La technocratie : une réalité dystopique ?
La technocratie, un mot que l'on entend de plus en plus souvent. Mais que cache ce mot déjà peu sympathique en soi ?
Étymologie
Le terme « technocratie » est un néologisme qui combine « techno », provenant du grec technē(τέχνη) signifiant « art, compétence » ou « métier », et kratos (κράτος), se traduisant par « pouvoir » ou « règne ». Ainsi, étymologiquement, la technocratie désigne le règne ou le pouvoir des techniciens, c'est-à-dire une forme de gouvernance où les décisions sont prises par des experts ou des spécialistes dans leur domaine, plutôt que par des politiciens ou des élus populaires.
Signification
La technocratie est fondée sur la croyance que les décideurs politiques devraient avoir une expertise technique et scientifique directe dans les domaines sur lesquels ils exercent leur autorité. Cette approche suggère que les décisions basées sur des connaissances spécialisées et des données empiriques sont susceptibles d'être plus efficaces et rationnelles que celles prises par des acteurs politiques traditionnels, qui peuvent être influencés par des intérêts partisans ou des considérations électorales.
Exemples concrets
L'application de la technocratie peut varier considérablement d'un contexte à un autre. Dans certains cas, elle se manifeste par des comités d'experts influençant fortement la prise de décisions politiques, comme ce fut le cas lors de la crise financière de 2008, où économistes et banquiers centraux ont joué un rôle prépondérant dans les mesures adoptées par les gouvernements. Plus récemment, la gestion de la pandémie de COVID-19 a vu des virologues, épidémiologistes et autres professionnels de santé publique orienter les politiques publiques, depuis les confinements jusqu'aux campagnes de vaccination.

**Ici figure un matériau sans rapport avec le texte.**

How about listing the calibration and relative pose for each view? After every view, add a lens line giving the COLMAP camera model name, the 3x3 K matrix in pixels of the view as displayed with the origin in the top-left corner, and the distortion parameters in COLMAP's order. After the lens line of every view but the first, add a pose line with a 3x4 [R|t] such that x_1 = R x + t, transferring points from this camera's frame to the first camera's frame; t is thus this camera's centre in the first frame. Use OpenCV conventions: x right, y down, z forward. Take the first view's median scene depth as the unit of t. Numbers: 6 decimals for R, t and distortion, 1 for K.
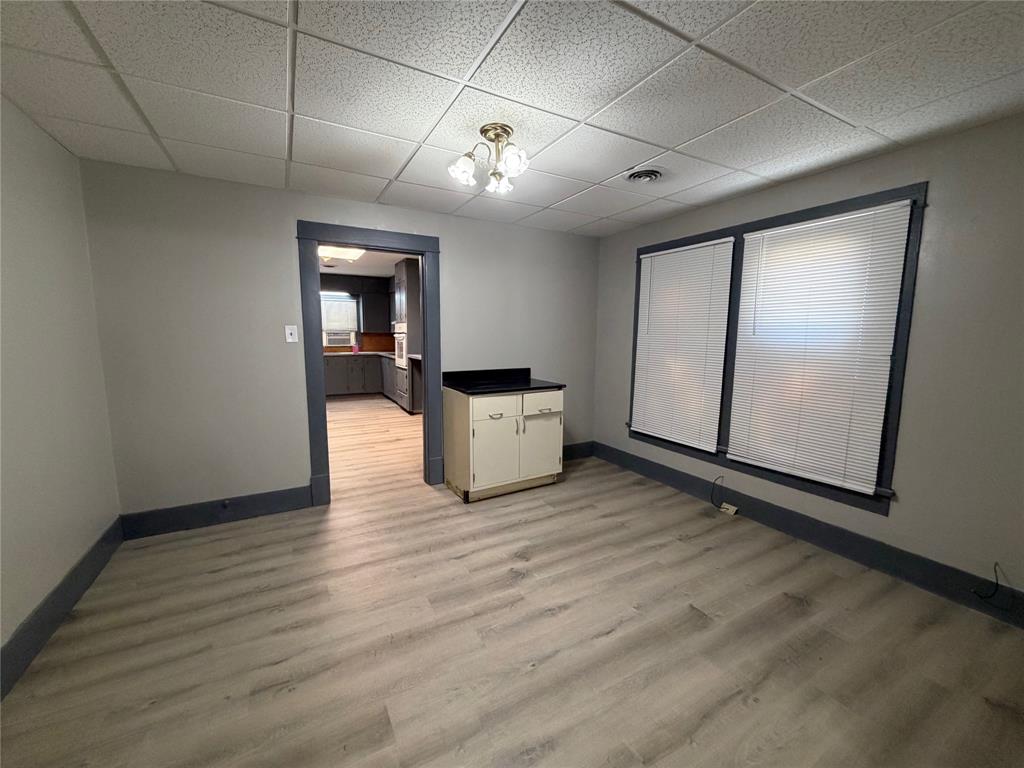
lens RADIAL K [[409.8, 0, 511.6], [0, 409.8, 380.1], [0, 0, 1]] dist [0.000245, -0.000254]
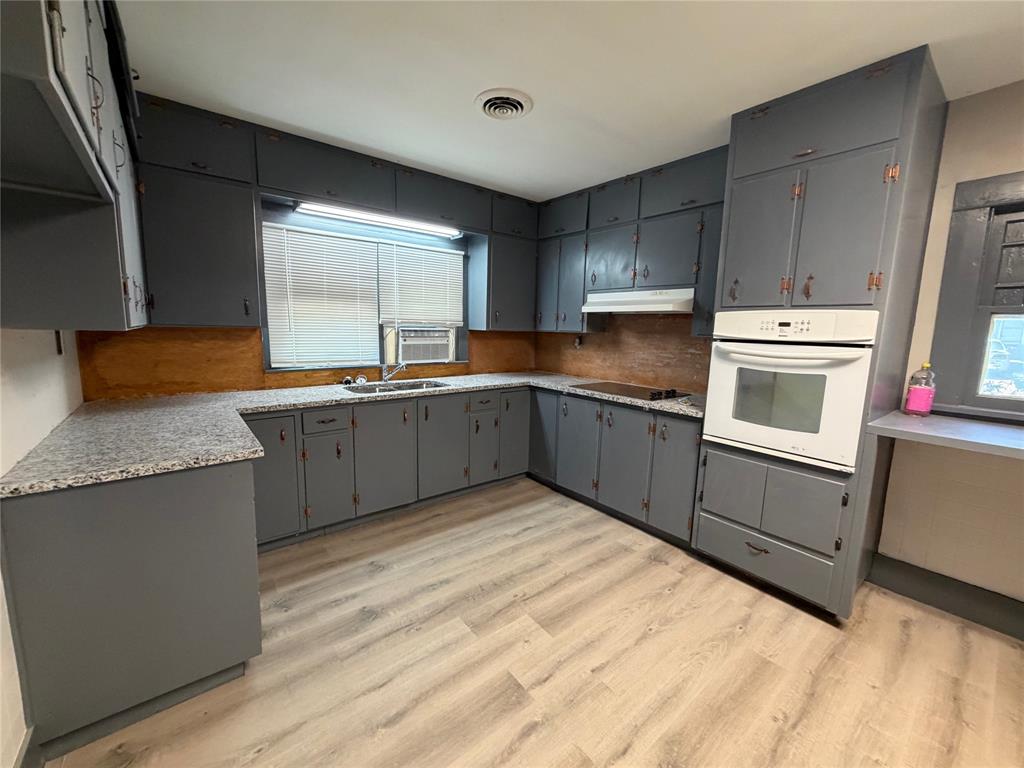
lens RADIAL K [[409.8, 0, 511.0], [0, 409.8, 384.1], [0, 0, 1]] dist [0.000245, -0.000254]
pose [[0.985363, -0.001430, 0.170462, -0.415266], [-0.002328, 0.999759, 0.021840, -0.072502], [-0.170452, -0.021917, 0.985122, 0.596571]]
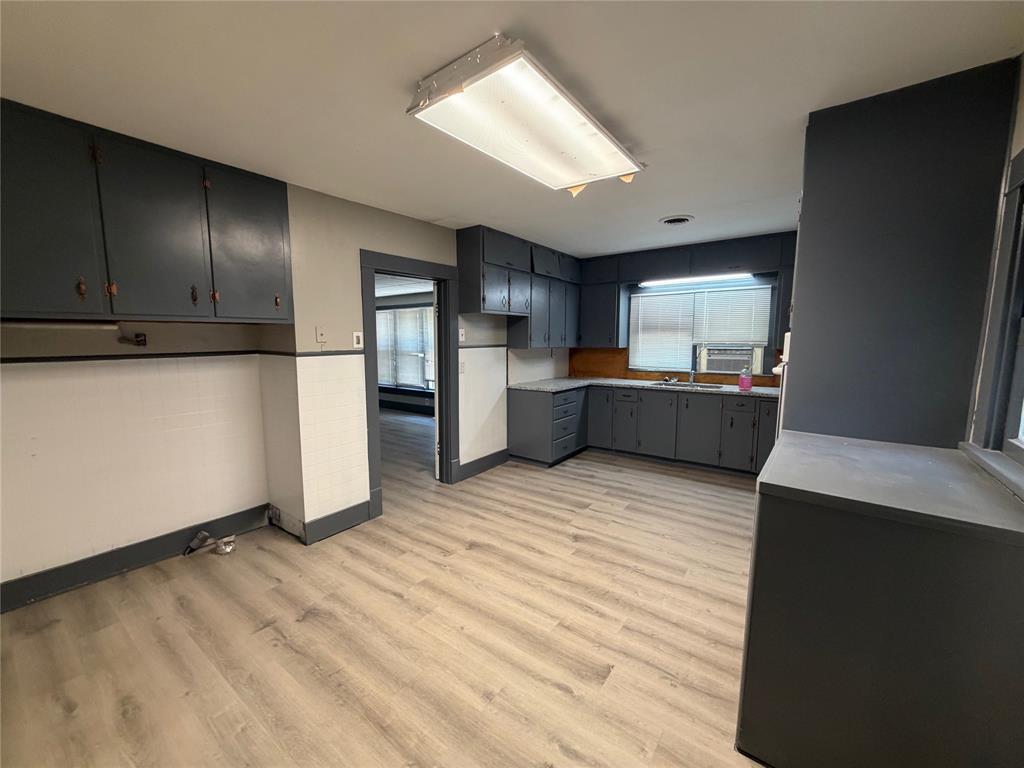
lens RADIAL K [[409.8, 0, 508.5], [0, 409.8, 382.6], [0, 0, 1]] dist [0.000245, -0.000254]
pose [[0.411149, 0.095750, -0.906526, -0.044265], [-0.106113, 0.992735, 0.056729, -0.072315], [0.905371, 0.072870, 0.418322, 0.518314]]
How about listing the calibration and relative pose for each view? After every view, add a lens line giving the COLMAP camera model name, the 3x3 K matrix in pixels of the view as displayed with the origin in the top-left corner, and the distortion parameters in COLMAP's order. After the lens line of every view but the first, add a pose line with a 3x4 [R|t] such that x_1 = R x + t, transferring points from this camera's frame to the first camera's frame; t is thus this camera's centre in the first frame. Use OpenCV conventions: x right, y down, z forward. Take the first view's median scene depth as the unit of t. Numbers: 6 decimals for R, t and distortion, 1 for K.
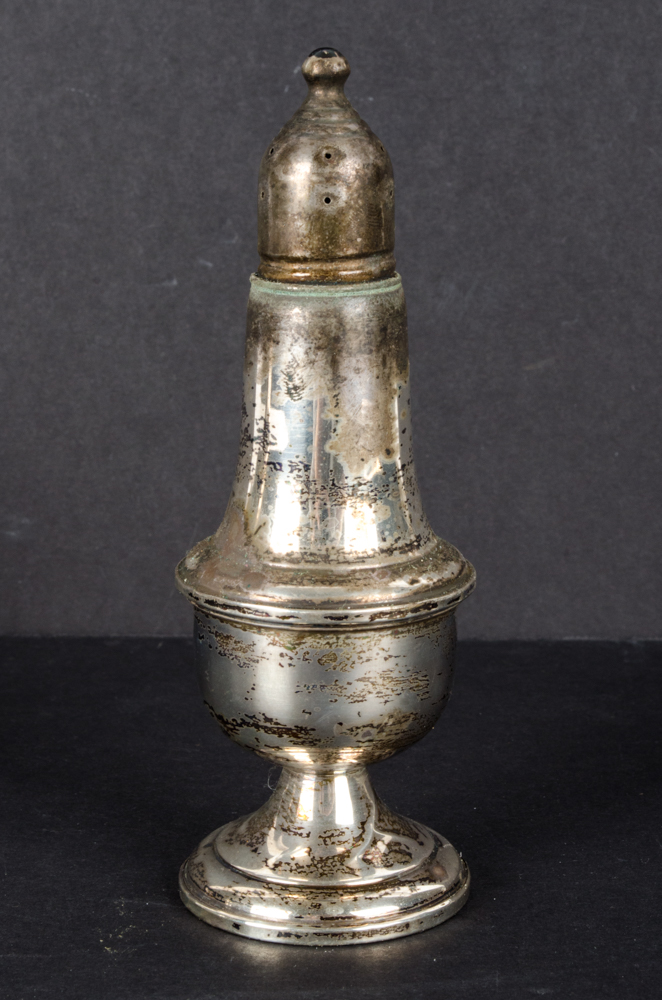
lens RADIAL K [[2465.3, 0, 331.0], [0, 2465.3, 500.0], [0, 0, 1]] dist [0.018779, -0.421406]
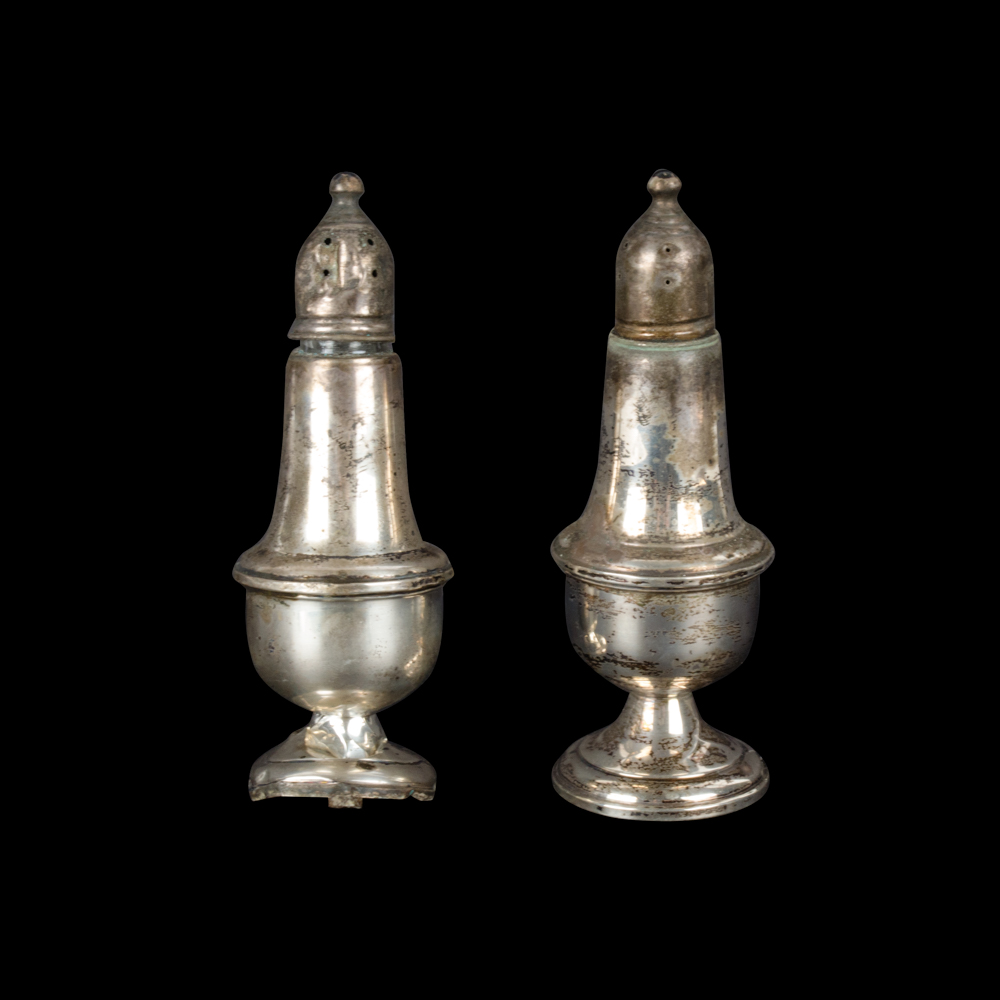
lens RADIAL K [[2603.7, 0, 500.0], [0, 2603.7, 500.0], [0, 0, 1]] dist [-0.016409, 0.138226]
pose [[0.999620, -0.007374, -0.026571, -0.055683], [0.007935, 0.999747, 0.021042, -0.029542], [0.026410, -0.021245, 0.999425, -0.452431]]
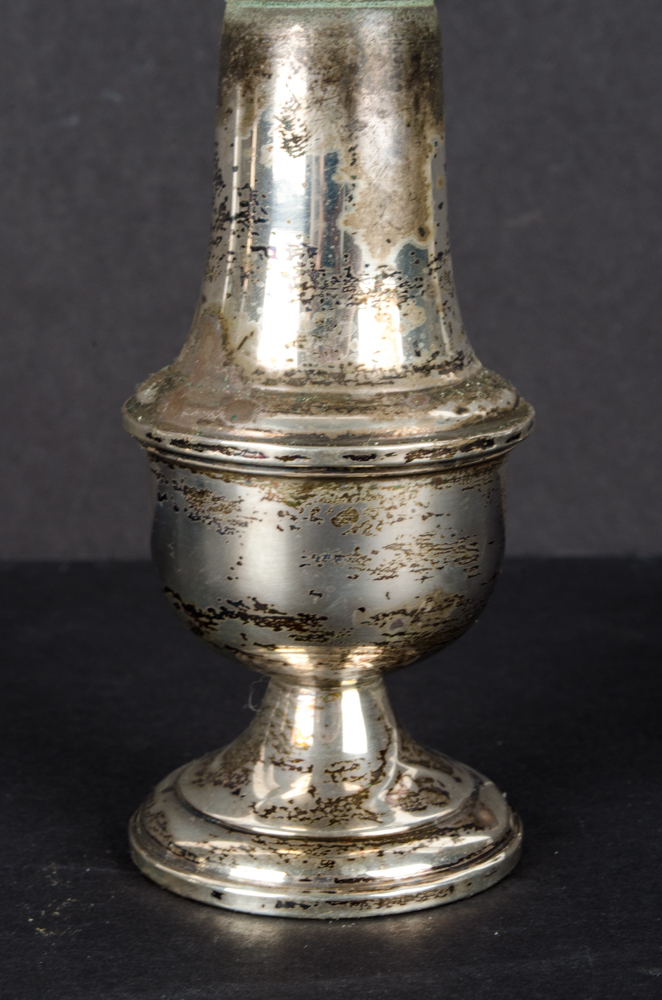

Dans certains pays, la technocratie est plus qu'une simple influence; elle est au cœur du système gouvernemental. Singapour est souvent cité comme exemple de technocratie réussie, où les décisions sont fortement basées sur des évaluations techniques et scientifiques, contribuant à son rapide développement économique et à sa stabilité sociale.
Il n'est pas besoin d'aller très loin pour rencontrer la technocratie. L'Union européenne est un magnifique exemple de technocratie, avec ses nombreux comités et agences spécialisés qui influencent la prise de décisions à travers des recommandations basées sur l'expertise technique.
Aspect philosophique
La technocratie soulève des questions philosophiques profondes sur la gouvernance et l'autorité. Elle interroge le fondement de la légitimité politique : est-ce le consentement du peuple, comme dans les démocraties traditionnelles, ou l'expertise et l'efficacité dans la gestion des affaires publiques? Cette interrogation met en lumière les tensions entre efficacité et représentativité, expertise et démocratie.
Critiques et Débats : La technocratie est critiquée pour son potentiel à éloigner les citoyens des processus décisionnels et à réduire la politique à une série de problèmes techniques dépourvus de toute considération éthique ou morale. Cependant, ses défenseurs arguent que dans un monde complexe, l'expertise technique est indispensable pour aborder des défis tels que le changement climatique, la santé publique, et la sécurité internationale.
En somme, la technocratie est un concept qui interpelle sur le mode de gouvernance le plus apte à résoudre les problèmes contemporains. Elle propose une vision où l'expertise et la compétence technique sont primordiales, mais doit néanmoins trouver un équilibre avec les impératifs démocratiques et les valeurs éthiques de la société.